======== Exercise inputs ========

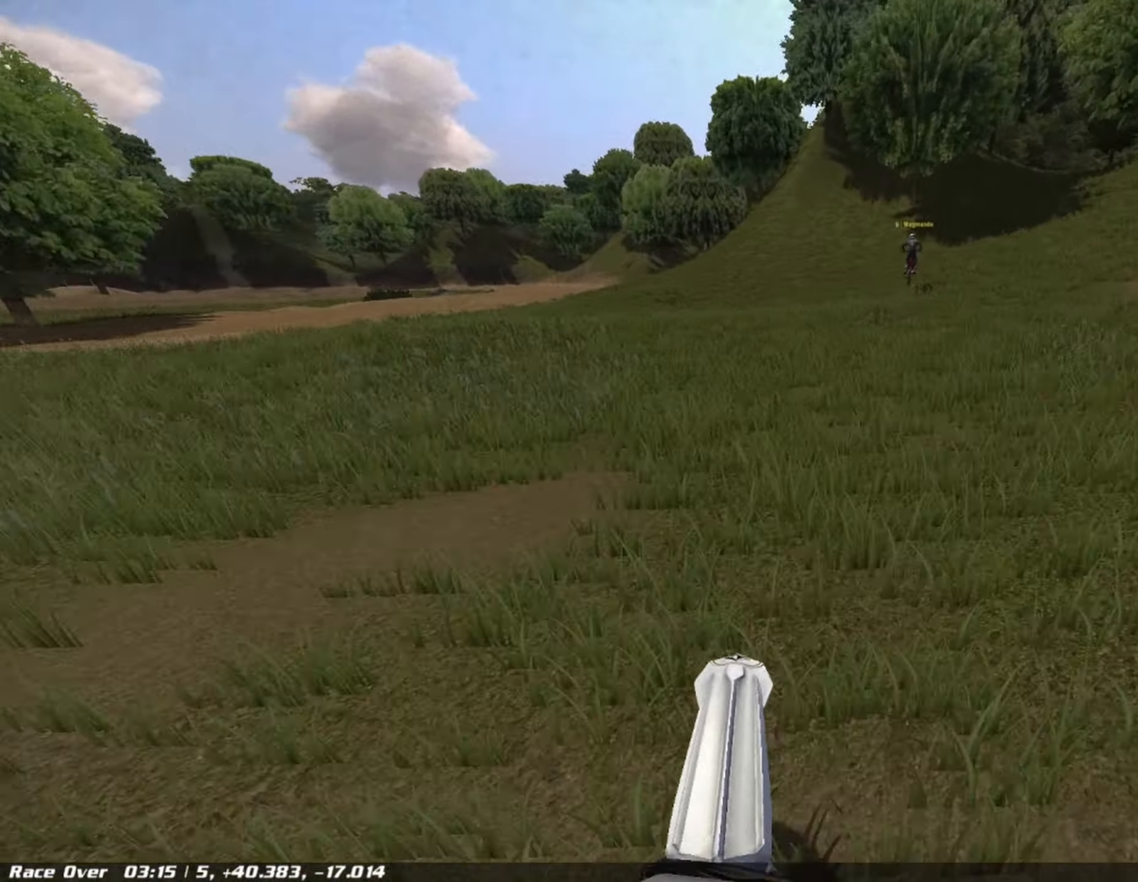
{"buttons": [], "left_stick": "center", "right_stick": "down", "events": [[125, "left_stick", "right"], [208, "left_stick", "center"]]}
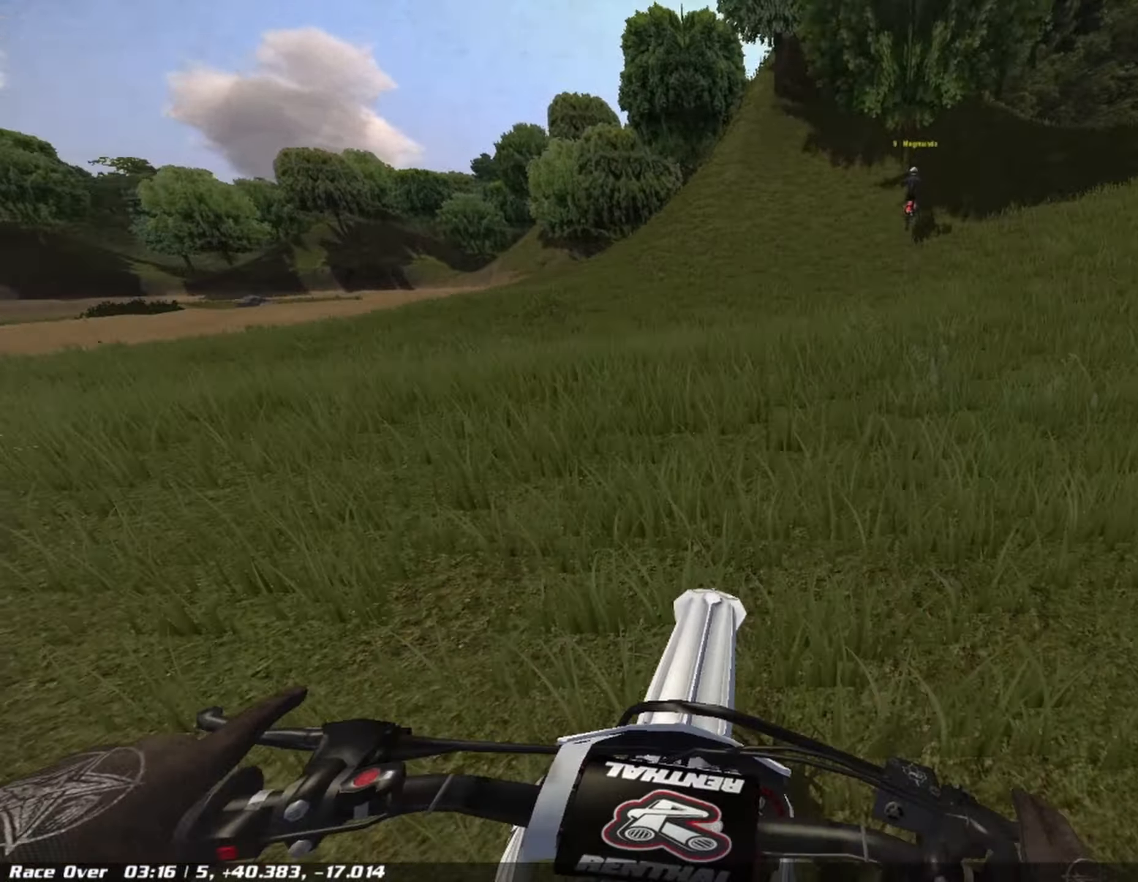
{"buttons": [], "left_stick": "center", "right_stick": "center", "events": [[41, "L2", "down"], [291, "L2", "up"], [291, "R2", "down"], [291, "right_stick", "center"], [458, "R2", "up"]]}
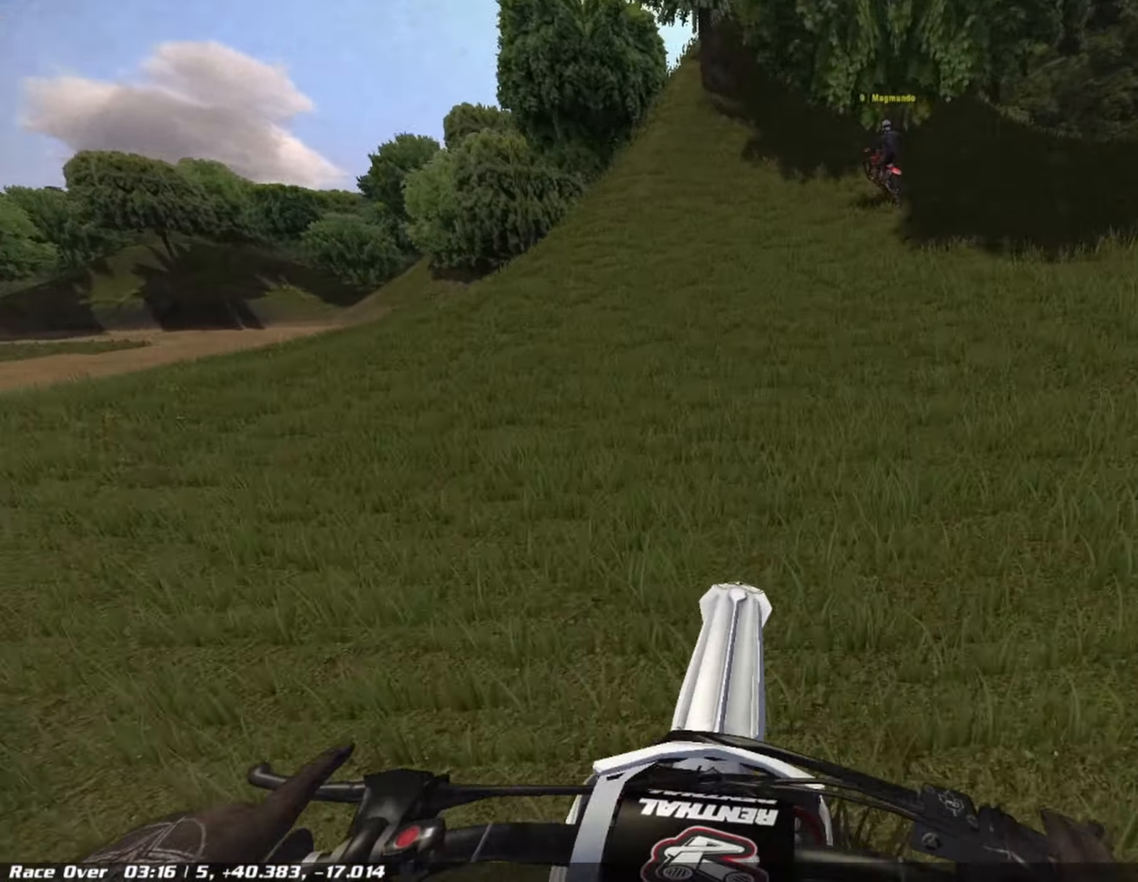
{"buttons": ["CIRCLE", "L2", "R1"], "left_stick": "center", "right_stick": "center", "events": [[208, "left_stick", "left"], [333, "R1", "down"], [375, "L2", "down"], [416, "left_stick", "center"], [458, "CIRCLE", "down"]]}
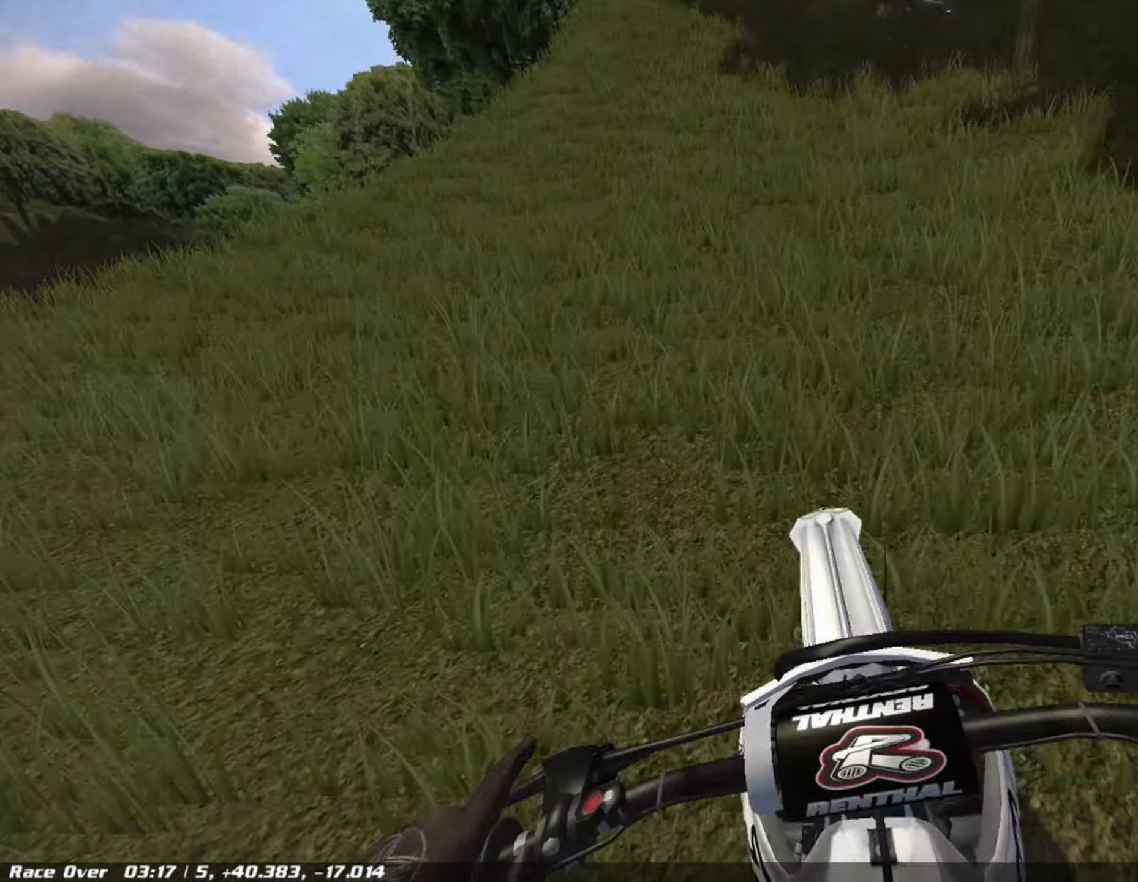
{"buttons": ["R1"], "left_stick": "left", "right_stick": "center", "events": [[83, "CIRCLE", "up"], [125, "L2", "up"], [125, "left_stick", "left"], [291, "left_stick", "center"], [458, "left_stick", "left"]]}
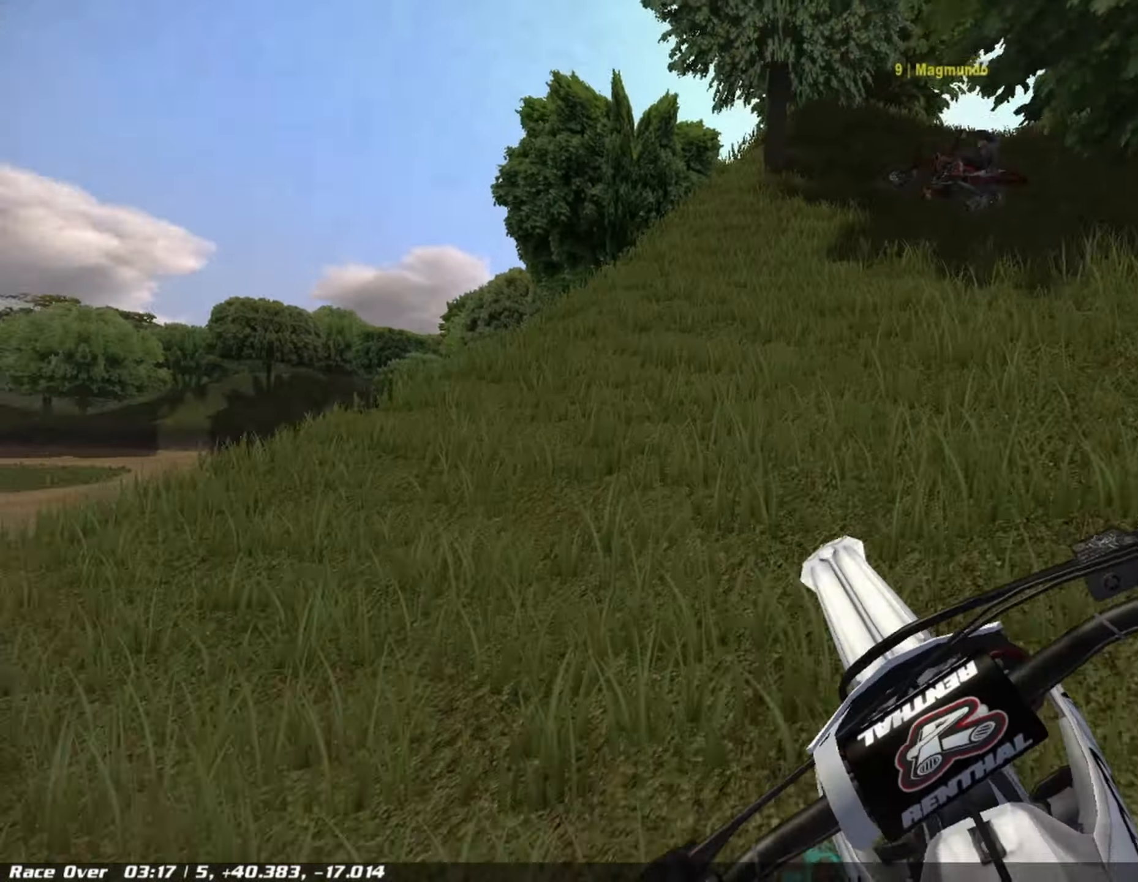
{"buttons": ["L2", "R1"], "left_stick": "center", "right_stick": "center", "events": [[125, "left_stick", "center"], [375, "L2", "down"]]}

========

[Problem]
A faithful copy of the entries above is needed, one that contains no images.

[Task solution]
{"buttons": [], "left_stick": "center", "right_stick": "down", "events": [[125, "left_stick", "right"], [208, "left_stick", "center"]]}
{"buttons": [], "left_stick": "center", "right_stick": "center", "events": [[41, "L2", "down"], [291, "L2", "up"], [291, "R2", "down"], [291, "right_stick", "center"], [458, "R2", "up"]]}
{"buttons": ["CIRCLE", "L2", "R1"], "left_stick": "center", "right_stick": "center", "events": [[208, "left_stick", "left"], [333, "R1", "down"], [375, "L2", "down"], [416, "left_stick", "center"], [458, "CIRCLE", "down"]]}
{"buttons": ["R1"], "left_stick": "left", "right_stick": "center", "events": [[83, "CIRCLE", "up"], [125, "L2", "up"], [125, "left_stick", "left"], [291, "left_stick", "center"], [458, "left_stick", "left"]]}
{"buttons": ["L2", "R1"], "left_stick": "center", "right_stick": "center", "events": [[125, "left_stick", "center"], [375, "L2", "down"]]}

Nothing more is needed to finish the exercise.